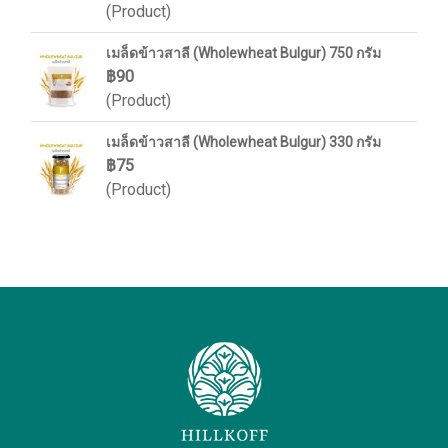
(Product)
เมล็ดข้าวสาลี (Wholewheat Bulgur) 750 กรัม
฿90
(Product)
เมล็ดข้าวสาลี (Wholewheat Bulgur) 330 กรัม
฿75
(Product)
:::::
After locating the line containing "เมล็ดข้าวสาลี (Wholewheat Bulgur) 750 กรัม", give that line and every later line of the listing again exactly, up to and including the last.

— EXERCISE RESULT —
เมล็ดข้าวสาลี (Wholewheat Bulgur) 750 กรัม
฿90
(Product)
เมล็ดข้าวสาลี (Wholewheat Bulgur) 330 กรัม
฿75
(Product)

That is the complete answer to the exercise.